| Trecho da página |
++++++++

Singular – Elevação da SELIC expõe as sobras
Quando jovem tinha o hábito de ler e reler o interessantíssimo livro de 1939 O Homem que Calculava, do brasileiro Malba Tahan, onde narrava as aventuras e proezas matemáticas do calculista persa Beremiz Samir. Hoje na 75ª edição. Um romance que apresenta alguns problemas matemáticos e quebra-cabeças dentro da paisagem do mundo islâmico medieval, mas precisamente em Bagdá do século XIII. Lembro da intrigante história da Aventura dos 35 camelos, na qual Beremiz consegue resolver o caso, que conforme a vontade do pai os 35 camelos deveriam ser divididos entre três irmãos respeitando que, o mais velho deveria receber a metade, o do meio um terço e o mais novo ficaria com um nono. Com astúcia e sem barreiras mentais uma solução criativa fora implementada. Após esta lúdica introdução podemos avançar sobre o intrigante tema que deveria estar causando desconforto a nossos líderes, em especial aonde já se remunera o Capital Social em algum percentual da Selic, ou há elevada captação em Depósito a Prazo.
30% de elevação de custo: tínhamos uma Selic média de 8,3% em 2013, e tendemos fechar 2014 com 10,7%. Aparentemente são apenas dois pontos percentuais, mas de fato são expressivos 30% de crescimento. Mantendo a mesma remuneração do Capital Social do ano passado frente à Selic, em 2014 a Singular irá desembolsara 30% a mais do que em 2013, algo que inclusive se aplica para o custo de captação do Depósito a Prazo. Ou seja, as Sobras a serem apresentadas aos sócios no início de 2015 receberão uma enorme redução, algo dificilmente previsto. 30% de elevação do custo da matéria prima são expressivos, e sua permanência pode minar nosso negócio.
Impactos diretos pelos juros ao Capital: este maior dispêndio para honrar a manutenção da remuneração do capital social nos mesmos padrões de 2013, reduzirá as Sobras como ganho efetivo comercial. Isto é verdade, mesmo que corriqueiramente vejamos erroneamente estas despesas com juros ao capital serem rotuladas de Sobras. Sim, pois é um custo usual tal qual como a remuneração do depósito a prazo e este valor já foi pago, logo não pode ser levado a AGO.
Assim, com reduzidas mas verdadeiras Sobras, teremos menor valor aportado em Reserva, Fates e eventuais fundos de contingência, e é claro um menor valor a distribuir aos sócios. O que vale a dizer que os ganhos racionais a serem divulgados pela Singular serão menores, minando este que é o nosso maior diferencial competitivo. É importante relembrar que o Capital Social de qualquer sócio em nada baliza seus ganhos nas Sobras, e que qualquer referência nesta linha é infundada, como tratado em nosso recente artigo: Capital Social – Sua não correlação com as Sobras.

++++++++

| Extrato de dados |
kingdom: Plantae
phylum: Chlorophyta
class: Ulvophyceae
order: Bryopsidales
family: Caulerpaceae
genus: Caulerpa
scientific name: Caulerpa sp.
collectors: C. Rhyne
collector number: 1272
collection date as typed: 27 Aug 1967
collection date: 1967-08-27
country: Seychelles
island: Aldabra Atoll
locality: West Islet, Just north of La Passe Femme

++++++++

| Descrição da tarefa |
Reproduza fielmente o trecho do texto sobre a elevação da Selic que começa em "Assim, com reduzidas" e termina em "com as Sobras.". As linhas formam um material à parte e não se relacionam com o texto.

| Resultado da tarefa |
Assim, com reduzidas mas verdadeiras Sobras, teremos menor valor aportado em Reserva, Fates e eventuais fundos de contingência, e é claro um menor valor a distribuir aos sócios. O que vale a dizer que os ganhos racionais a serem divulgados pela Singular serão menores, minando este que é o nosso maior diferencial competitivo. É importante relembrar que o Capital Social de qualquer sócio em nada baliza seus ganhos nas Sobras, e que qualquer referência nesta linha é infundada, como tratado em nosso recente artigo: Capital Social – Sua não correlação com as Sobras.